2- Strict Time Management
“Fail to Plan and You Plan to Fail”. I’m the same person who crammed for my LSAT the night before I took it. Why? Because I knew that I could do that and still ace the exam as I always did with every other exam I had ever taken. But just because it works doesn’t mean it’s a great strategy to employ. In the event that things don’t go EXACTLY as planned, you are stuck behind the eight ball. My new strategy is to have TWO backup plans - One for my time management routine, and one for my actual workflow. Workflows don’t do us any good without implementing your time management sequence.
3- Support Staff
My business has always been run as a Solopreneur operation. Sure, I’ve outsourced things from time to time but I’ve never employed someone on a regular basis. That means that whenever I’m in need of outsourcing a project, I have that long learning curve that we talked about. I have to take the time to explain my business and how I want specific things to go. It sucks up my time, and also presents the opportunity to have things lost in translation.
But what do you do if you can’t afford to have someone on staff year round? There are definitely a couple of alternatives.
In the event that someone needs to come in and work in my business right away, I have systems and documents in place to explain the business and how things flow.
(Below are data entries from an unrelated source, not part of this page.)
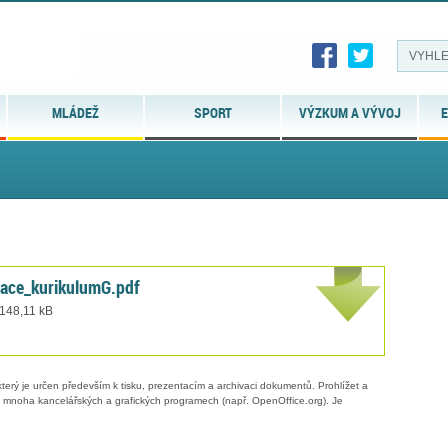
MLÁDEŽ
SPORT
VÝZKUM A VÝVOJ
E
ce_kurikulumG.pdf
 148,11 kB
erý je určen především k tisku, prezentacím a archivaci dokumentů. Prohlížet a
 v mnoha kancelářských a grafických programech (např. OpenOffice.org). Je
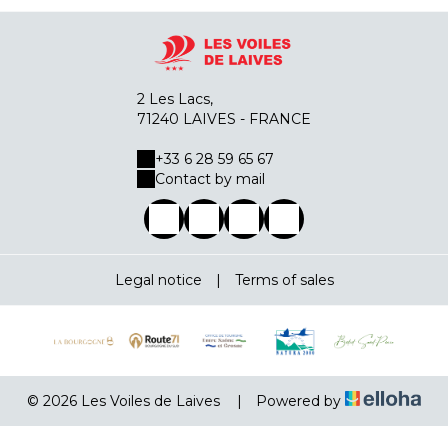
2 Les Lacs,
71240 LAIVES - FRANCE
+33 6 28 59 65 67
Contact by mail
Legal notice
|
Terms of sales
© 2026 Les Voiles de Laives
|
Powered by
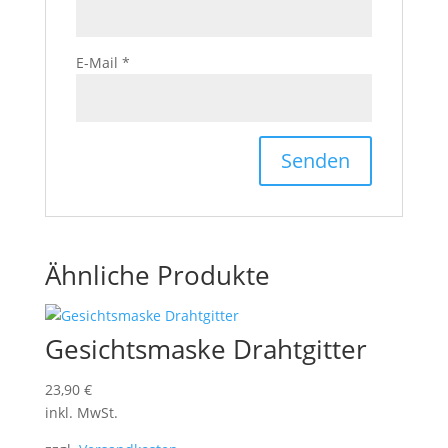
E-Mail
*
Ähnliche Produkte
Gesichtsmaske Drahtgitter
23,90
€
inkl. MwSt.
With each daily activity, I document the process and check off the items that I complete. I even save my to-do lists and organize them by date. It can be time consuming in the beginning, but once you get the ball rolling, it is actually a time saver.
My Mom is my business “Battle Buddy”. She and I get together over dinner and discuss business goals and progress once a week. We talk about new developments, new goals, and new projects. I keep her in the loop with my business in case I need her help IN the business. In the event that something happens to me, she can step in and take charge. Because she has signed a confidentiality agreement and has been briefed on company projects, she is equipped to draft documents on my behalf, help with lead generation, and check for new industry updates. All of this helps to address (and minimize) that dreaded learning curve that pops up when someone new steps in.
Management Software - There are tons of mobile apps and desktop software programs that can keep you organized and help prioritize tasks. Find apps that help you sync your calendar and business tasks. Programs like Slack, Hootsuite, and Evernote help you communicate effectively and manage your content across a variety of platforms. Millennial marketing guru Chelsea Krost swears by Fin, an on-demand productivity tool that allows you to take your scheduling and organization to the next level. Their features are so in depth that they are akin to having your own virtual assistant. Check out more on Fin on Chelsea's website, and the special offer they are giving to her readers.
Do you have an ‘Emergency Kit’ for your business? What are some of the things that might affect your business in an emergency situation?